*** Given text Section Begins ***

Outliers

Some thinking about outliers and how to manage them.

What is an outlier?

Generally speaking, an outlier is a data point that is significantly different from the rest of the data points in a dataset. Identifying outliers is always a subjective exercise, as there is no objective measure for how significantly different a data point must be to be considered an outlier. Furthermore, one might consider why a data point is significantly different. If it is different because of an error, it may be important to consider it an outlier. If it is not in error, but merely is different, it may not be good to consider it an outlier.

To take one example, consider a recording of one trumpet tone (perhaps from a sample library). A pitch analysis may return a steady frequency for the majority of the duration (during the steady tone), however during the attack portion of the sound and during any silence that might be in the file the pitch analysis will likely return a value that doesn’t represent the majority of the sound file’s contents. These moments could be considered outliers.

A trumpet tone with the pitch analysis overlaid.

For another example, consider the plot below. One might visually identify the cluster of points in the top left area to be outliers because them seem to be significantly separated from the rest of the data.

A plot with outlier candidates in the upper left section.

The data that created this plot is a UMAP reduction of MFCC analyses from the sound file below.

A mostly sustained timbre with some clicks sprinkled throughout.

You can hear that most of the sound file contains a slow static timbre, but there are a few click sounds sprinkled throughout. You might be (correctly) assuming that the outliers are the MFCC analyses of the moments with clicks. By using the mouse function of the Plotter, you can find what values distinguish the cluster in the upper left from the rest of the data points (either in the 2 dimensional UMAP space, or in the original 13 dimensional MFCC space). Then, using DataSetQuery you could remove these outliers from a DataSet if you don’t want them included in your analyses. (Or, if clicks are what you’re interested in, you could remove the rest!)

A plot with the identifier outliers removed.

What Could Cause Outliers?

Given a big enough dataset some outliers are likely to occur. With smaller datasets (the size often used by musicians for creative purposes) outliers may occur in different ways. Outliers could be caused by:

  • analysis edge cases (such as inaccurate pitch measurements during an onset)
  • human error (such as mislabeled data)
  • silence (which we often tend to not notice, but it still gets analysed!)
  • data points that are accurately analysed but just happen to be significantly different from the other data points in the dataset

What Effect Can Outliers Have?

*** Given text Section Ends ***
*** Raw data Section Begins ***

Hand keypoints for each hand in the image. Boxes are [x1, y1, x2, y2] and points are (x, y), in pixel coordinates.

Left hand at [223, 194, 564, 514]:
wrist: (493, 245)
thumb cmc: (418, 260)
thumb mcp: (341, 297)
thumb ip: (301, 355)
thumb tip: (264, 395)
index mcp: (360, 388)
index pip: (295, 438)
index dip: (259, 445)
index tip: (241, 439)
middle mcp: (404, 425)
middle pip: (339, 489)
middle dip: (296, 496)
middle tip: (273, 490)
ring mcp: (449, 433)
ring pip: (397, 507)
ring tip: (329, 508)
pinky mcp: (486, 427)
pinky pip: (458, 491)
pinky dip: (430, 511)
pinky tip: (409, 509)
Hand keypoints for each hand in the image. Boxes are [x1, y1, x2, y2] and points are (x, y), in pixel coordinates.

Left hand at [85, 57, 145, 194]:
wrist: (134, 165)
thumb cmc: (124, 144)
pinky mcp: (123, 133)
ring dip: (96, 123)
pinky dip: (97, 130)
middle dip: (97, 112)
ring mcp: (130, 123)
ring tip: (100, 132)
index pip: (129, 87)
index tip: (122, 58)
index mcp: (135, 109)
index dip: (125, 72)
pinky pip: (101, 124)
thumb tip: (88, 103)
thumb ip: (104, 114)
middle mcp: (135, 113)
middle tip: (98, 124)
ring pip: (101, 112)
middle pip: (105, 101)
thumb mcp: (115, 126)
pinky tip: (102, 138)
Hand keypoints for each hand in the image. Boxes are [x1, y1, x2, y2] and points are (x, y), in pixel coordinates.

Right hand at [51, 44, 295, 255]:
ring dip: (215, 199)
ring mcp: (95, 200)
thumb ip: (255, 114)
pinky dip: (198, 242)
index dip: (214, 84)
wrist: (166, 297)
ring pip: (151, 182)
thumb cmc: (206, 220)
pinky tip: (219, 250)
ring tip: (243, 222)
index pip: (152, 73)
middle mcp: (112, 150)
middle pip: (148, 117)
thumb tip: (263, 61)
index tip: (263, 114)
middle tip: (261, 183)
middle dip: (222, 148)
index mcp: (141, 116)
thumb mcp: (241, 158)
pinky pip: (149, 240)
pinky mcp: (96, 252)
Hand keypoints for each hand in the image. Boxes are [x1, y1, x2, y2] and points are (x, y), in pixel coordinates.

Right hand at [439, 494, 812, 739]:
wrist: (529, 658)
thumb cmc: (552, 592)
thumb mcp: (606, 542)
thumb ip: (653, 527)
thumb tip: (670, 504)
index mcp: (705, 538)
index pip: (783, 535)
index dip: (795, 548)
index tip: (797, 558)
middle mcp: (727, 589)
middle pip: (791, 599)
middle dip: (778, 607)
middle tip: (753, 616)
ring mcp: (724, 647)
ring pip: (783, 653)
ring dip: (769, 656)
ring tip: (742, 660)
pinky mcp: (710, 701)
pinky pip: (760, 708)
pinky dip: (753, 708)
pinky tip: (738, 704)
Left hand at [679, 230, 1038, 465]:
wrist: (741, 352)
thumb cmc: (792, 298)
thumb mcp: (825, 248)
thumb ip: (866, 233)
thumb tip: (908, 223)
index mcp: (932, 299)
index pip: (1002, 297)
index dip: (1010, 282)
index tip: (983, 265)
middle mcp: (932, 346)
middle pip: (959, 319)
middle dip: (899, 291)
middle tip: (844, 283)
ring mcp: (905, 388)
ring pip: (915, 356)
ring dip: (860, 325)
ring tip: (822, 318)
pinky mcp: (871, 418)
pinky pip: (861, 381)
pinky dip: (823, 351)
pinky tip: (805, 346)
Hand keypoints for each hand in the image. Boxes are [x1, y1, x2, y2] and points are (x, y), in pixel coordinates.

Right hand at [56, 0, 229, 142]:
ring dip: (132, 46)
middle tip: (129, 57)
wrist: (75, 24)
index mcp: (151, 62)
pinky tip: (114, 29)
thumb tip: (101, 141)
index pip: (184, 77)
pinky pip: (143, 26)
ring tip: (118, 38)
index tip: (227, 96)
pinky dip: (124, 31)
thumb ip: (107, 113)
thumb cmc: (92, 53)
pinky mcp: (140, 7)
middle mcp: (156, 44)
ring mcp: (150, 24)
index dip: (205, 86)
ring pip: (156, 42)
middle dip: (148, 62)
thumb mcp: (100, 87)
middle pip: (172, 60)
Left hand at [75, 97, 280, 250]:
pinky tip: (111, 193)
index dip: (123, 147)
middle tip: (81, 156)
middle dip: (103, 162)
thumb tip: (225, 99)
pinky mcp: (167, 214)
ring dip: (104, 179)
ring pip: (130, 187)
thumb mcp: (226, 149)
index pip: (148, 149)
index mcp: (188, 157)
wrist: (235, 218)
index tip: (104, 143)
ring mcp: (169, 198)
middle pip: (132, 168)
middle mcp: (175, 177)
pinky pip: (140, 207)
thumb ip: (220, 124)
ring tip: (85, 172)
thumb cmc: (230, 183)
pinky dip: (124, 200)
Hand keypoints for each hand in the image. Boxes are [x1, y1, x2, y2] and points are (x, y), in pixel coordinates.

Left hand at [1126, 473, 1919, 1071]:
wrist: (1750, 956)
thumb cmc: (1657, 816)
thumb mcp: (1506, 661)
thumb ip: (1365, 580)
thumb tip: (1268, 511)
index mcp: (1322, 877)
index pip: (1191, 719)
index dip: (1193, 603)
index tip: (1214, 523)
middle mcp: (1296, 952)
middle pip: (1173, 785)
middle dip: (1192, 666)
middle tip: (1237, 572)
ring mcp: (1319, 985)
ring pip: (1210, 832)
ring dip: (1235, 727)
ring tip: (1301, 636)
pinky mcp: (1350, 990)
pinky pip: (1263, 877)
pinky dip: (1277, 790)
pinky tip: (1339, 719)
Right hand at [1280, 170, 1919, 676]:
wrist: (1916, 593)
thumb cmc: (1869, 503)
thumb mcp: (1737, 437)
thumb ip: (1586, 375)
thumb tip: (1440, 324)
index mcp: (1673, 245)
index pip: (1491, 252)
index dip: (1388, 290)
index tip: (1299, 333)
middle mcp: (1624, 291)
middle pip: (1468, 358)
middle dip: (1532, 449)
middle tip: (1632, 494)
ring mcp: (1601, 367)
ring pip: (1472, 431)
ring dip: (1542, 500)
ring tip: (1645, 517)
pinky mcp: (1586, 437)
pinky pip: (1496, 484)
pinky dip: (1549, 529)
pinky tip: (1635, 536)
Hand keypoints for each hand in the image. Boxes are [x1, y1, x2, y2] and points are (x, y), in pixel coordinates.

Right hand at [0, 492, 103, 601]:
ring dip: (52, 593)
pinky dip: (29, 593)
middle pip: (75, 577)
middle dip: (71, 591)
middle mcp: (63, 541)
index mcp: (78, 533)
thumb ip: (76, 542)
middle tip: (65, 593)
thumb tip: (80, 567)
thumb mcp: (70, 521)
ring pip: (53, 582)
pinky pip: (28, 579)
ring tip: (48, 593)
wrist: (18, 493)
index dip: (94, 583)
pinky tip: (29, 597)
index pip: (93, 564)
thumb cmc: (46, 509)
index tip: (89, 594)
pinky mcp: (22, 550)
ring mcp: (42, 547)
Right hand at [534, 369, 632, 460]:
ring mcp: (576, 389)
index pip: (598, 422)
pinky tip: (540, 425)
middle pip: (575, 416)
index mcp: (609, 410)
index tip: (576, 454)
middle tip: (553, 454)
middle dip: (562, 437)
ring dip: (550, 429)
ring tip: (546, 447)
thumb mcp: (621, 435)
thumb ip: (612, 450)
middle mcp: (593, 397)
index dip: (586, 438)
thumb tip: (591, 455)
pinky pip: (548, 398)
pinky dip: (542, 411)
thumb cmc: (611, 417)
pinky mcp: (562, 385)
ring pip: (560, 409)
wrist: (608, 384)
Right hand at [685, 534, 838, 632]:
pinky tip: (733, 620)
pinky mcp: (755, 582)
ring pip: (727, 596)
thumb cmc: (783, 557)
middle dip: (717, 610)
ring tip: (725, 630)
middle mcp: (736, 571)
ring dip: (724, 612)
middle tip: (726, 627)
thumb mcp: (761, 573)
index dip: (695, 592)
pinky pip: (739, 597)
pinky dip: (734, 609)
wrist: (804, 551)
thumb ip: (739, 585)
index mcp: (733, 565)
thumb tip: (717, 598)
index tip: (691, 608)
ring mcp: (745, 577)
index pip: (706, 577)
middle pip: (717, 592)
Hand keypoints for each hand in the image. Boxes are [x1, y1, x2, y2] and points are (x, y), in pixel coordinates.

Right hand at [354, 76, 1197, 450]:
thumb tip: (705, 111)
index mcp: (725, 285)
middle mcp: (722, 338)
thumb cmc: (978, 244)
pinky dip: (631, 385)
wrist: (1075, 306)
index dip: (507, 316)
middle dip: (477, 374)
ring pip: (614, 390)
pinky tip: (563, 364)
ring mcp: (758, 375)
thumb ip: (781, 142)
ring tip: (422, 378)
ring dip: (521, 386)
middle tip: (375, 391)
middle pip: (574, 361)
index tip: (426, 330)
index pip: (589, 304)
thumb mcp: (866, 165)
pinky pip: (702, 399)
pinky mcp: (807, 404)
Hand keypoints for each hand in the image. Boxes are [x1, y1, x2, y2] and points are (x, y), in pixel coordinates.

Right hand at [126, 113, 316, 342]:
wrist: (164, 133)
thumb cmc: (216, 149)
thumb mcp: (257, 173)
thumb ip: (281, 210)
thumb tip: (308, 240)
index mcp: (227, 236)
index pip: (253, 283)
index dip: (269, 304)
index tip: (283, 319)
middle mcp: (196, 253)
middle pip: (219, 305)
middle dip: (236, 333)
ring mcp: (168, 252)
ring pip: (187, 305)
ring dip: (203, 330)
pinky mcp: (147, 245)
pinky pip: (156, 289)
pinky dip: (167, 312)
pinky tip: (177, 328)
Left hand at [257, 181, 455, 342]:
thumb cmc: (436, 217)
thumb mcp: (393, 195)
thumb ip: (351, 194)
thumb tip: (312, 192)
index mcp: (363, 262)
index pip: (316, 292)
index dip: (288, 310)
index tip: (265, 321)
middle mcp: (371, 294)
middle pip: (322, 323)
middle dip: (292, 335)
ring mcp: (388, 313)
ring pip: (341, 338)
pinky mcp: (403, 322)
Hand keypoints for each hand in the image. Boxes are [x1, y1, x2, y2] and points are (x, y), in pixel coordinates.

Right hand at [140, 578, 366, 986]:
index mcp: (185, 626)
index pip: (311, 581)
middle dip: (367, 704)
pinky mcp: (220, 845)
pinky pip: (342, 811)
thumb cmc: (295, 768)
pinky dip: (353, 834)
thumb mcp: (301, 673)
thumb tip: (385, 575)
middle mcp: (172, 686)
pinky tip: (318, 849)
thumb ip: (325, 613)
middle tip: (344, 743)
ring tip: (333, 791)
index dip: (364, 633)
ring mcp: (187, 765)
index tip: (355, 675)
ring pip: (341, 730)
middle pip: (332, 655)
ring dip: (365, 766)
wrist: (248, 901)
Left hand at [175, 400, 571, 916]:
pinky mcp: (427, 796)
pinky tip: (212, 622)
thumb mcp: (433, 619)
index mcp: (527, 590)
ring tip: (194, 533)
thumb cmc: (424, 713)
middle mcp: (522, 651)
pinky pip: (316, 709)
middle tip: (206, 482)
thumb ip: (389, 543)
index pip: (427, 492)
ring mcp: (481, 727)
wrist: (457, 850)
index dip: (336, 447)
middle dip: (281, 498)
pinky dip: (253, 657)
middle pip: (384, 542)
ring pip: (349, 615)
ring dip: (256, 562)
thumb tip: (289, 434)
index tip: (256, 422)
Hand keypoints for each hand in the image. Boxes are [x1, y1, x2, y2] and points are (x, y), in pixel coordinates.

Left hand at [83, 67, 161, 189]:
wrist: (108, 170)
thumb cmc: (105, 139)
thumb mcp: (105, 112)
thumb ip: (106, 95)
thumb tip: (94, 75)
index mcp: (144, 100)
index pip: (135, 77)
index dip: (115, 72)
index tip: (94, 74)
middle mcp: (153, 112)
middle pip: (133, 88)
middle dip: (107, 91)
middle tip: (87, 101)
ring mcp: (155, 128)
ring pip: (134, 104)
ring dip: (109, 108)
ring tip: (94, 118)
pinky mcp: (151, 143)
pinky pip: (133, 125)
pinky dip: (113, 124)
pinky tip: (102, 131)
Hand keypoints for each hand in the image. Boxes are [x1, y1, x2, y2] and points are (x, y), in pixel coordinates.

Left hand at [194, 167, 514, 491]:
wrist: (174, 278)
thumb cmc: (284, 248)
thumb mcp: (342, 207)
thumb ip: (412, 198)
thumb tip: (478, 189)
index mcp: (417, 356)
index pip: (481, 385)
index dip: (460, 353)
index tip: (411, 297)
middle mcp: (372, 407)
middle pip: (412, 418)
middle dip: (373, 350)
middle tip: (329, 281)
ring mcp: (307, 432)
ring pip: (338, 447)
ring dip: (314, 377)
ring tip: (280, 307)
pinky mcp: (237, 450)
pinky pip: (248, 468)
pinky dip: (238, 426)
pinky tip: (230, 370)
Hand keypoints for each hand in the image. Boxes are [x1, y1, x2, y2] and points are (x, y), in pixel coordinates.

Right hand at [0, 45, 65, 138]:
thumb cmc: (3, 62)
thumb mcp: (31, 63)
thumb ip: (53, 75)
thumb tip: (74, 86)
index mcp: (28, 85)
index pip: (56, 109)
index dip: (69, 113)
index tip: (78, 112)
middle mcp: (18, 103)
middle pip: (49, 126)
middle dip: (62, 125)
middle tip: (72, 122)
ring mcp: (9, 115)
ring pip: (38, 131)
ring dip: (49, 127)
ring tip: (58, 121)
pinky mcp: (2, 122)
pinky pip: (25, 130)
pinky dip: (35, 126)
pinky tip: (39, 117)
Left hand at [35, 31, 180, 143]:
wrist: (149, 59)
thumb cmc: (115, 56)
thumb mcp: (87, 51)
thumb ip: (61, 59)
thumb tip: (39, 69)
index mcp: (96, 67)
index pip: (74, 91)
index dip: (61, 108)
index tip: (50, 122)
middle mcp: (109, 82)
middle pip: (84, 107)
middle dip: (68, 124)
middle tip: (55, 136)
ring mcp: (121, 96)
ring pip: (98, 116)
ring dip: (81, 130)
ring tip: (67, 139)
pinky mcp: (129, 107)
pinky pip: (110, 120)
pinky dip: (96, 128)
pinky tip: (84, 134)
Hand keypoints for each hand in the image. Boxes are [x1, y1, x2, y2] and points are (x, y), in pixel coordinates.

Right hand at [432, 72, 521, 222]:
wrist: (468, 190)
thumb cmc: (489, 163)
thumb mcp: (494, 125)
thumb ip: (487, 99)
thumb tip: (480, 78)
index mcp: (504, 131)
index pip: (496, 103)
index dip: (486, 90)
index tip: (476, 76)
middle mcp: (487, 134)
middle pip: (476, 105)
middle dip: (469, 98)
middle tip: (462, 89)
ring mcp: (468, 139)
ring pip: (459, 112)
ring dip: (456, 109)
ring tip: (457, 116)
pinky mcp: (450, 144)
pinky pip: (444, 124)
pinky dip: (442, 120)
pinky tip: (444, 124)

*** Raw data Section Ends ***

What needs to be done >> Retype the part of the outliers text that begins at the words "What Could Cause" and ends after the words "as mislabeled data)", changing nothing.

Your solution >>
What Could Cause Outliers?

Given a big enough dataset some outliers are likely to occur. With smaller datasets (the size often used by musicians for creative purposes) outliers may occur in different ways. Outliers could be caused by:

  • analysis edge cases (such as inaccurate pitch measurements during an onset)
  • human error (such as mislabeled data)